» PROBLEM DETAILS
In full and word for word, print the data below.

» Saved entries
──────────

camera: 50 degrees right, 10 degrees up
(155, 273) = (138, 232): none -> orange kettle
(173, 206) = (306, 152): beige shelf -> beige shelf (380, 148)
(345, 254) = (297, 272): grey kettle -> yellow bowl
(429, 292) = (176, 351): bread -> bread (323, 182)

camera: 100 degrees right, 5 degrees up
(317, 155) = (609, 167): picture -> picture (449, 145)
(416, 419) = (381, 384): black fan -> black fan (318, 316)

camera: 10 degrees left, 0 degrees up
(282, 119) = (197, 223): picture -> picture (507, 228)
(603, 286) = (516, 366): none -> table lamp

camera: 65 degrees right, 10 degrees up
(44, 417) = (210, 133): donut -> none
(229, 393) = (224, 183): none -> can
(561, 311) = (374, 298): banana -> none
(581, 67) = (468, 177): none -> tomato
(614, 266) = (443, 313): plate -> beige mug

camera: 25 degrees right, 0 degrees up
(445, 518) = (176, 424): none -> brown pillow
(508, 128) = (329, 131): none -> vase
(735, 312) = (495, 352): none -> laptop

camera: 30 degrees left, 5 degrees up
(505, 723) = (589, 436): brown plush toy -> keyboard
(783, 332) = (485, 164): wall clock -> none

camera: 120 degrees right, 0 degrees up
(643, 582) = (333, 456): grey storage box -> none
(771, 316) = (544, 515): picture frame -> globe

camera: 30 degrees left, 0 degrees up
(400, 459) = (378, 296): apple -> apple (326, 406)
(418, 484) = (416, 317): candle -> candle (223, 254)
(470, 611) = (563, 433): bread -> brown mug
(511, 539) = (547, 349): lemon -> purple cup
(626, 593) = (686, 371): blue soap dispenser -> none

──────────

» ANSWER TO THIS EXERCISE
camera: 50 degrees right, 10 degrees up
(155, 273) = (138, 232): none -> orange kettle
(173, 206) = (306, 152): beige shelf -> beige shelf (380, 148)
(345, 254) = (297, 272): grey kettle -> yellow bowl
(429, 292) = (176, 351): bread -> bread (323, 182)

camera: 100 degrees right, 5 degrees up
(317, 155) = (609, 167): picture -> picture (449, 145)
(416, 419) = (381, 384): black fan -> black fan (318, 316)

camera: 10 degrees left, 0 degrees up
(282, 119) = (197, 223): picture -> picture (507, 228)
(603, 286) = (516, 366): none -> table lamp

camera: 65 degrees right, 10 degrees up
(44, 417) = (210, 133): donut -> none
(229, 393) = (224, 183): none -> can
(561, 311) = (374, 298): banana -> none
(581, 67) = (468, 177): none -> tomato
(614, 266) = (443, 313): plate -> beige mug

camera: 25 degrees right, 0 degrees up
(445, 518) = (176, 424): none -> brown pillow
(508, 128) = (329, 131): none -> vase
(735, 312) = (495, 352): none -> laptop

camera: 30 degrees left, 5 degrees up
(505, 723) = (589, 436): brown plush toy -> keyboard
(783, 332) = (485, 164): wall clock -> none

camera: 120 degrees right, 0 degrees up
(643, 582) = (333, 456): grey storage box -> none
(771, 316) = (544, 515): picture frame -> globe

camera: 30 degrees left, 0 degrees up
(400, 459) = (378, 296): apple -> apple (326, 406)
(418, 484) = (416, 317): candle -> candle (223, 254)
(470, 611) = (563, 433): bread -> brown mug
(511, 539) = (547, 349): lemon -> purple cup
(626, 593) = (686, 371): blue soap dispenser -> none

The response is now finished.